Researchers from IIT Bombay have introduced a cutting-edge protocol using nanofiber scaffolds to efficiently recover T-cells cultivated outside the body, a game-changer for CAR T-cell immunotherapy in cancer care. This addresses a core inefficiency, ensuring higher yields of functional cells for life-saving infusions.
The CAR T-cell pipeline—drawing T-cells from blood, reprogramming them lab-side for tumor specificity, scaling up, and re-administering—relies on flawless cell recovery. Damage during this stage often dooms therapies, as dead or weakened cells fail to deliver.
As Professor Prakriti Tayalia of the Biosciences and Bioengineering Department at IIT Bombay puts it, ‘Theoretical ease belies the practical nightmare of cell recovery. Without ample healthy specimens, research stalls and treatments falter.’
The solution lies in electrosprayed polycaprolactone scaffolds: delicate, net-like fiber arrays that simulate native tissues. Housing Jurkat T-cells—essential for studying T-cell dynamics in cancer and HIV—these scaffolds enabled deep cell integration, vividly observed via microscopy.
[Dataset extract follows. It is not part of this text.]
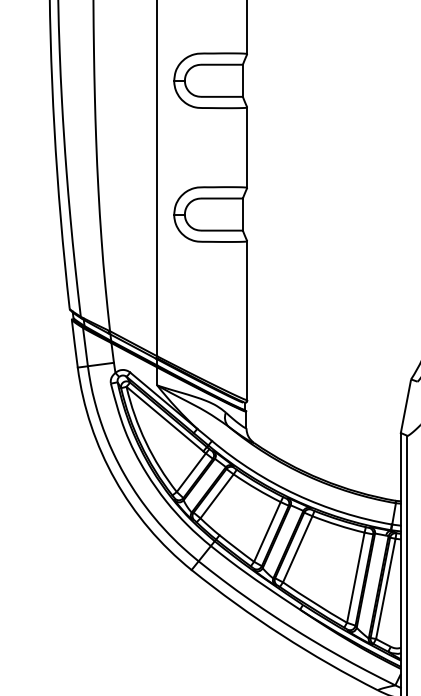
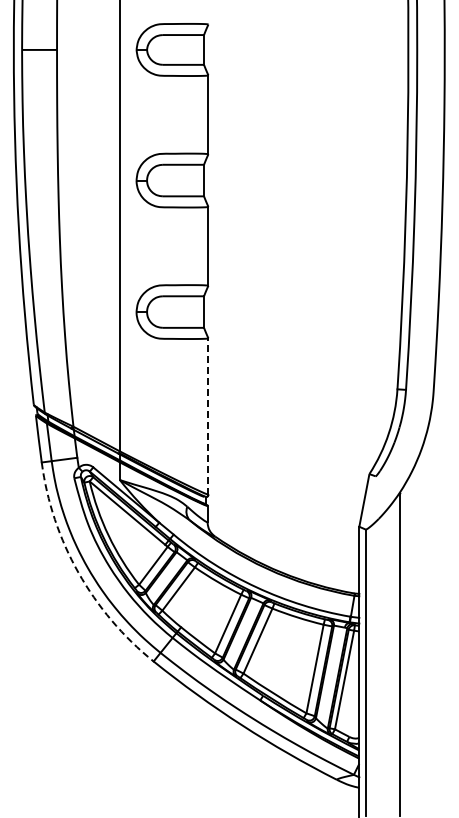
line: (247, 319) -> (208, 415), solid -> dashed
arc: (115, 479) -> (78, 572), solid -> dashed

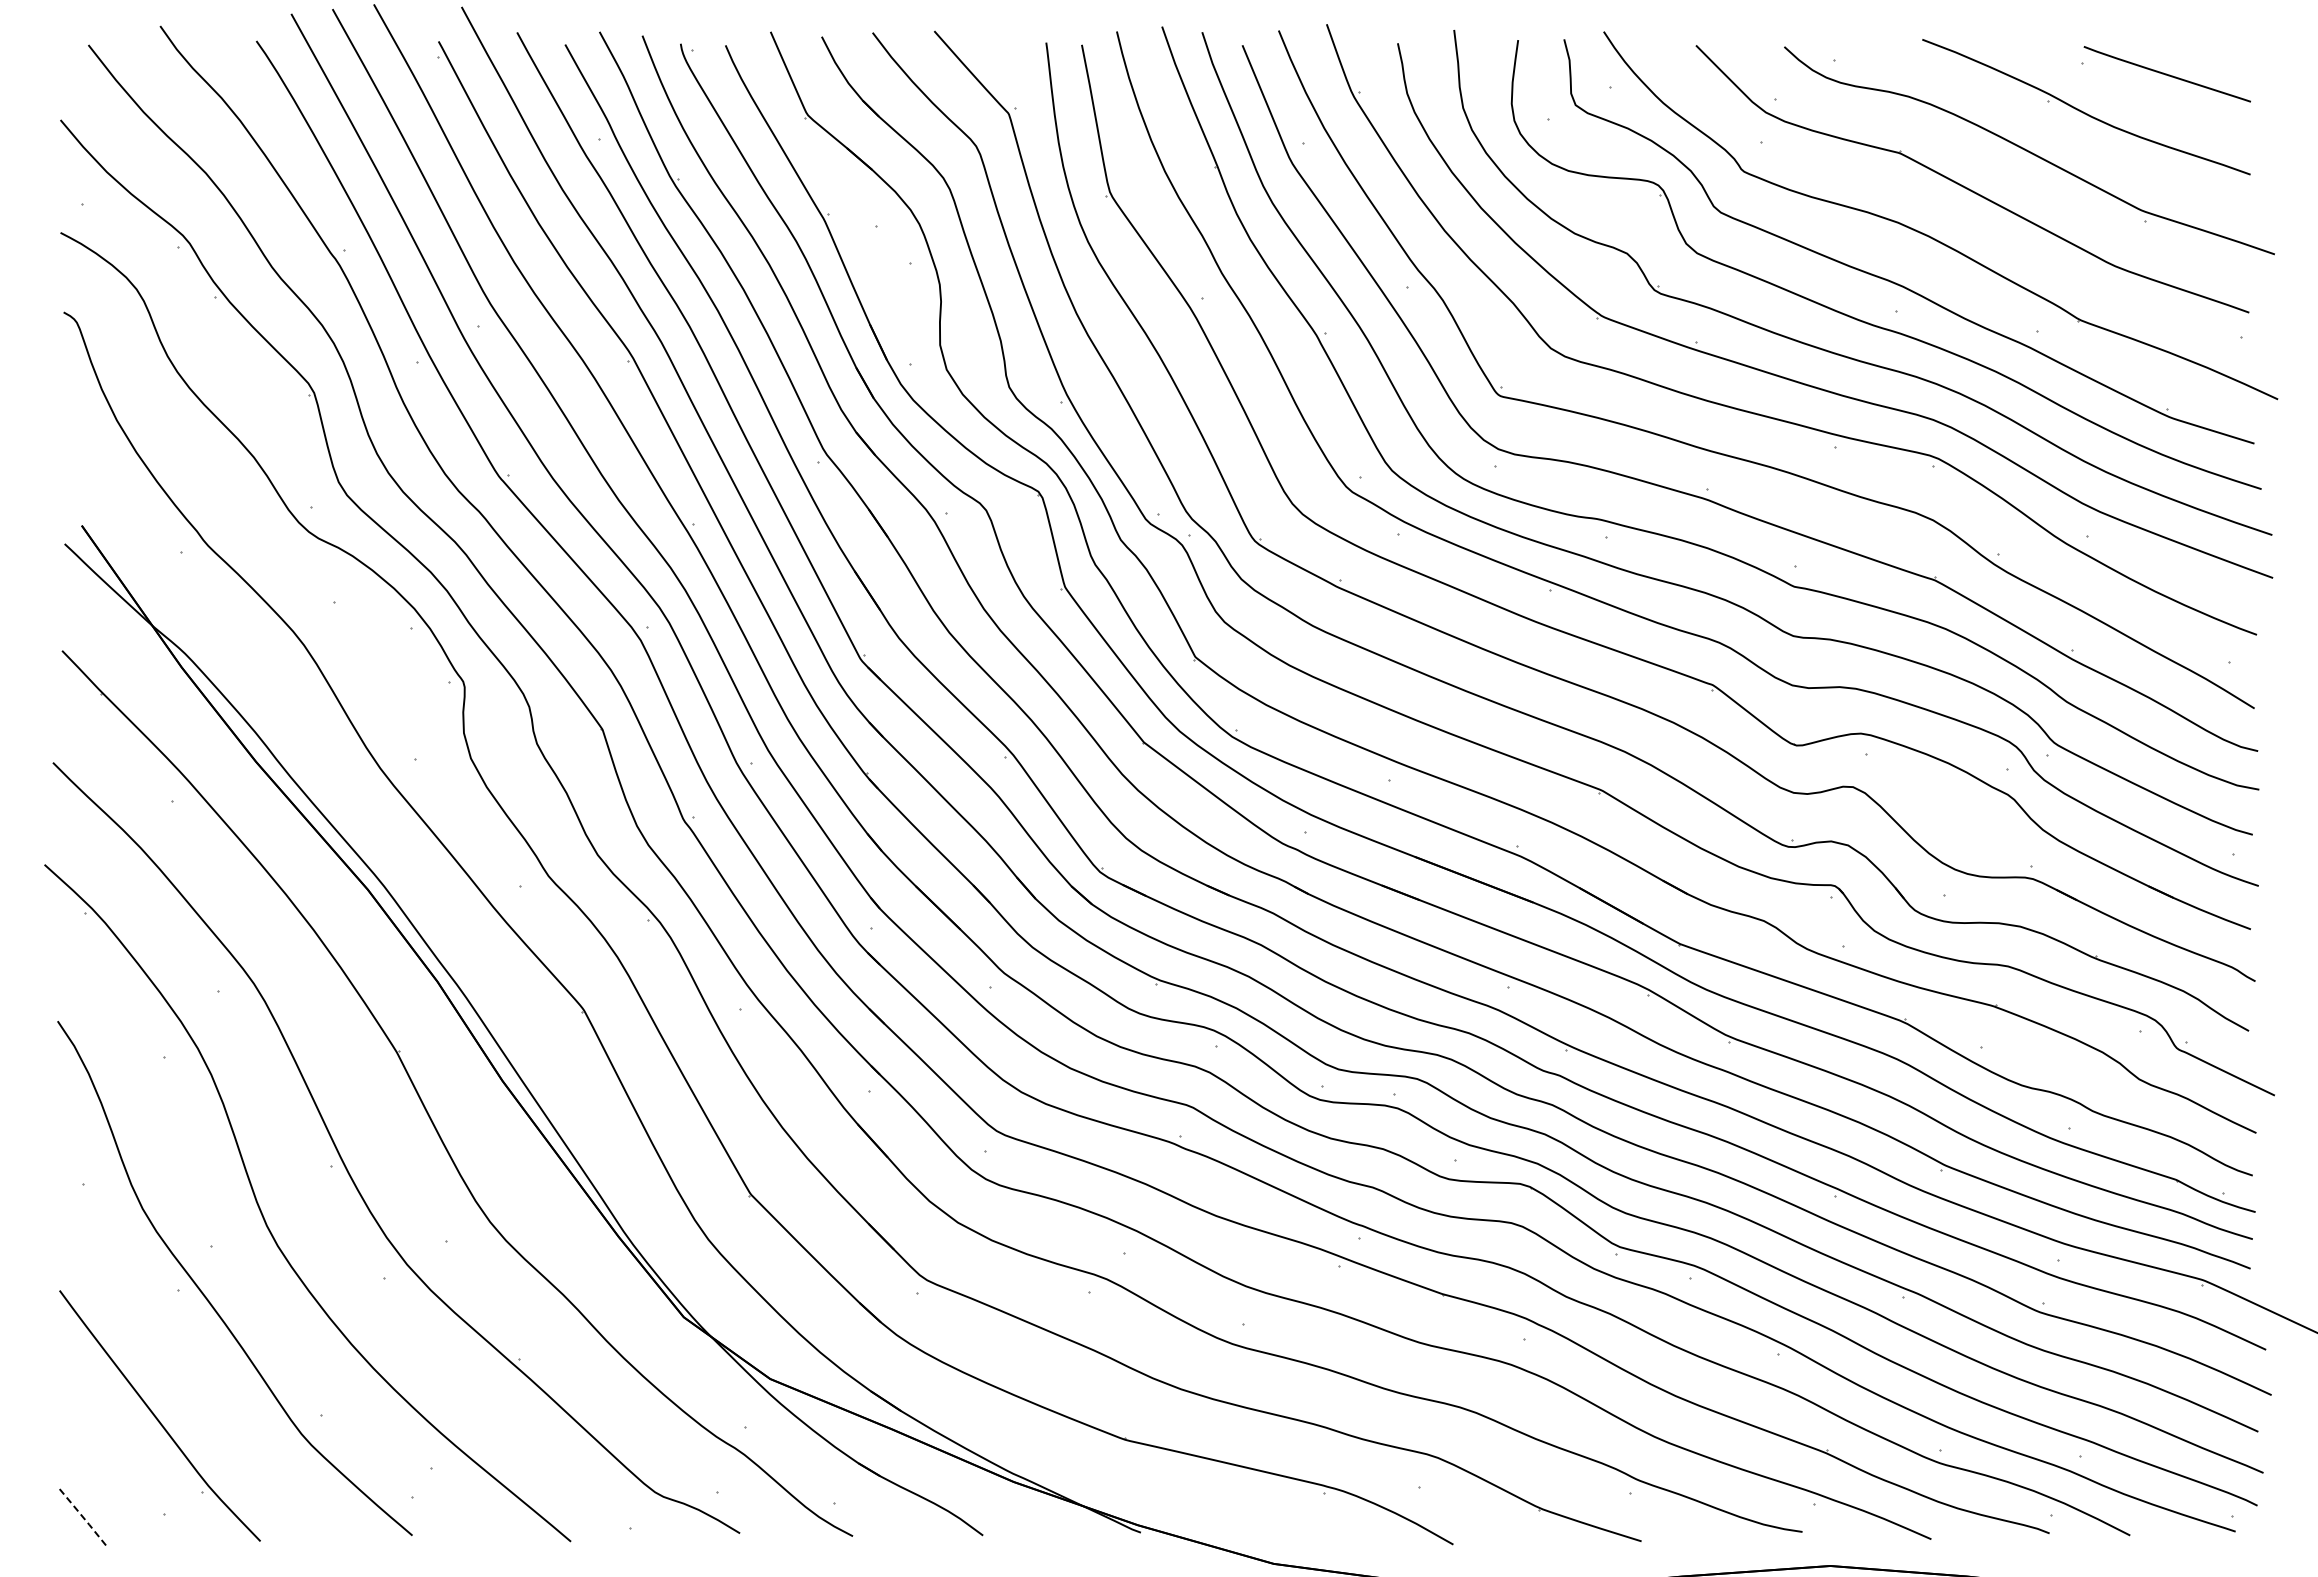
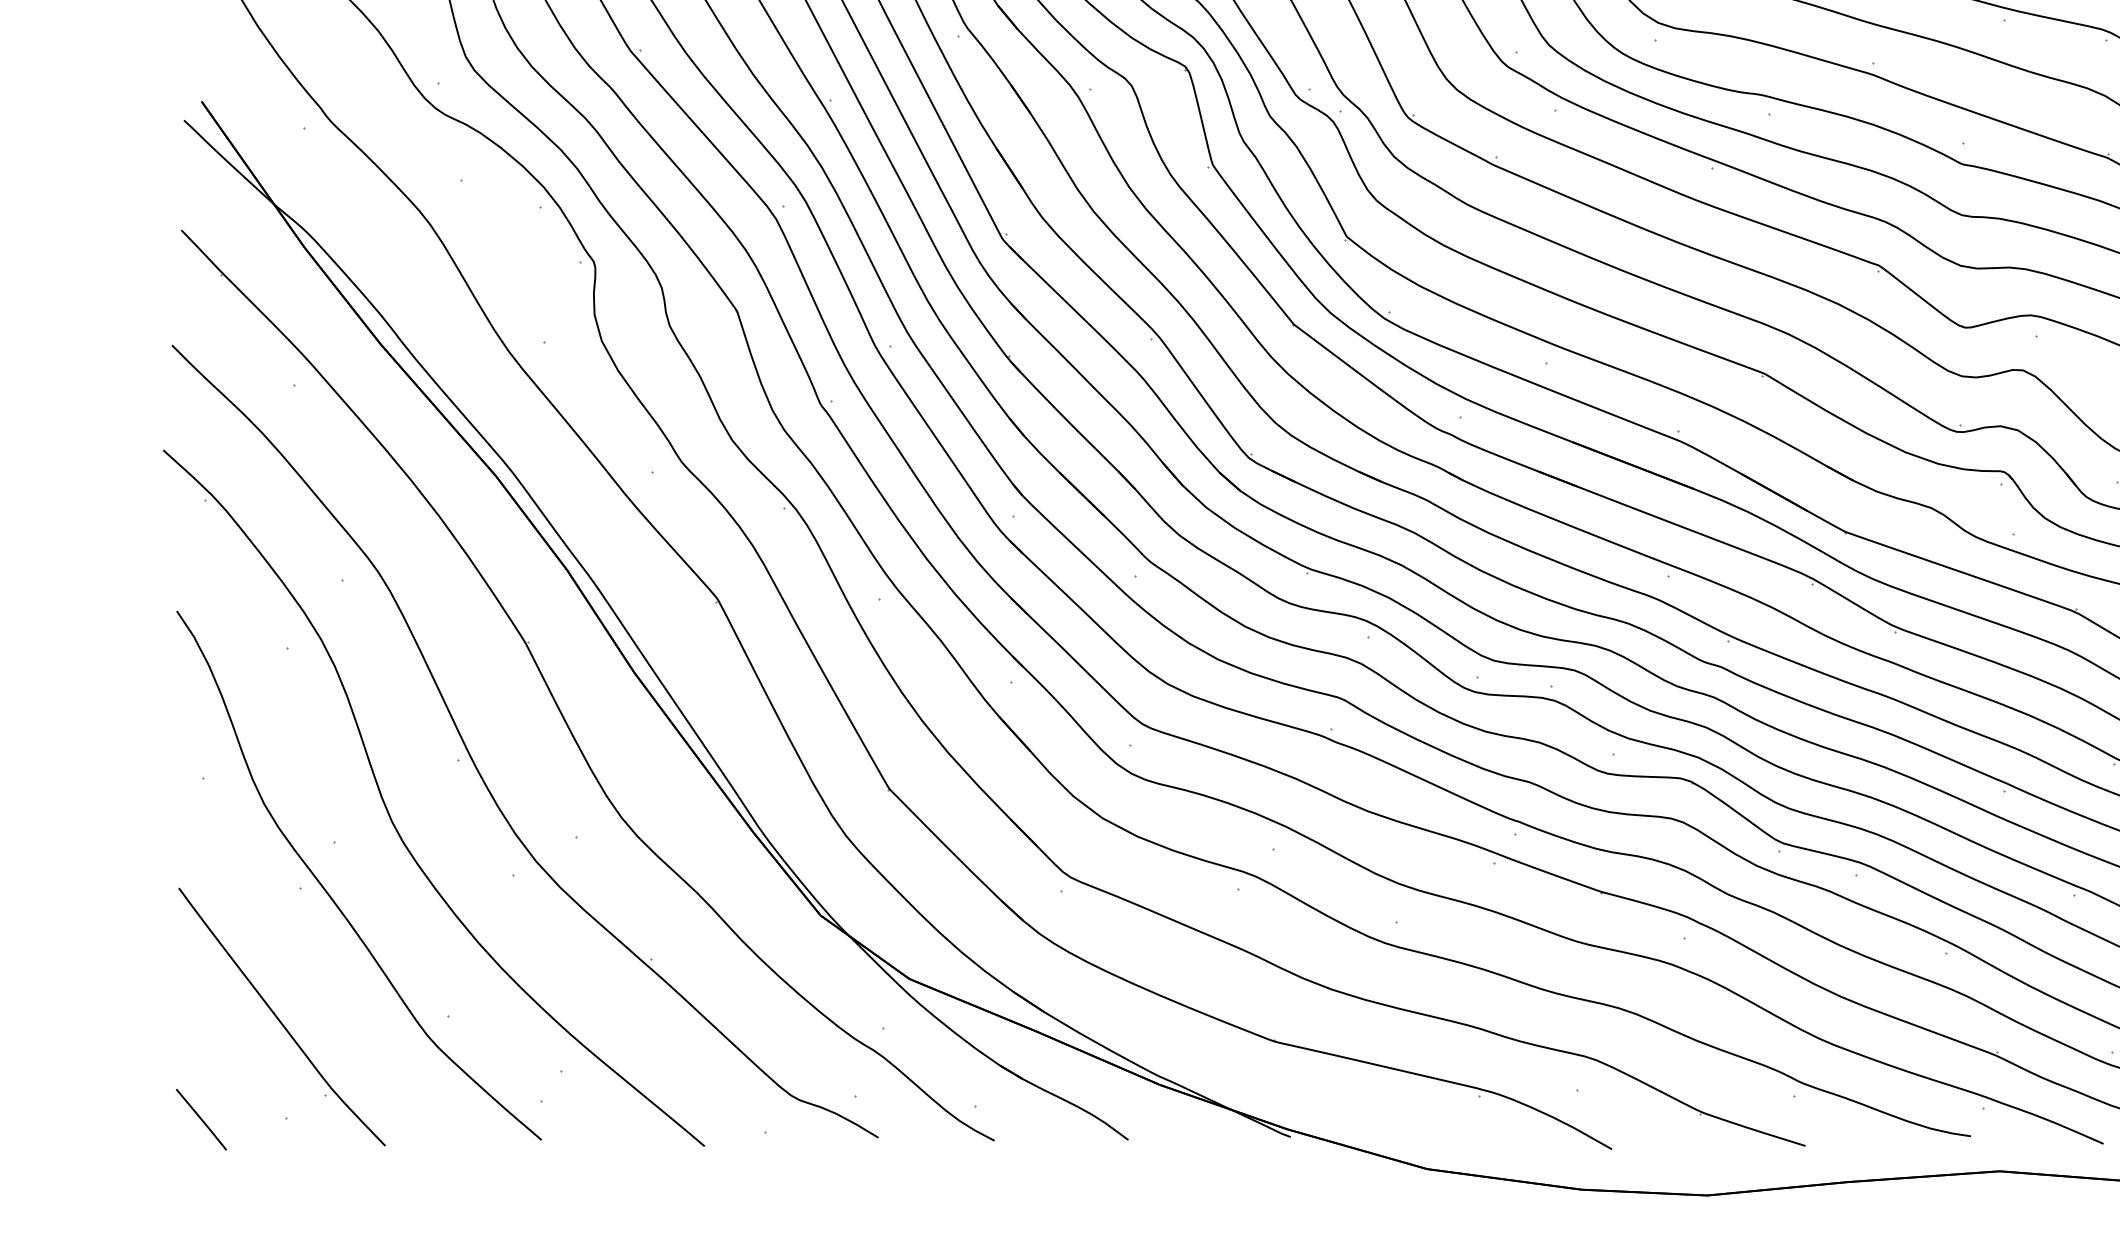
line: (81, 1515) -> (201, 1119), dashed -> solid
Harsh trypsin digestion ravaged cell populations. In a smart pivot, Accutase extraction preserved life and function: cells clustered for proliferation, grew vigorously post-retrieval, behaving indistinguishably from pristine counterparts.
This elegant fix amplifies therapy reliability, cuts losses, and scales production—key to democratizing CAR T-cells. With cancer’s global toll mounting, IIT Bombay’s contribution heralds more potent, patient-centric solutions, blending engineering precision with biological insight for tomorrow’s cures.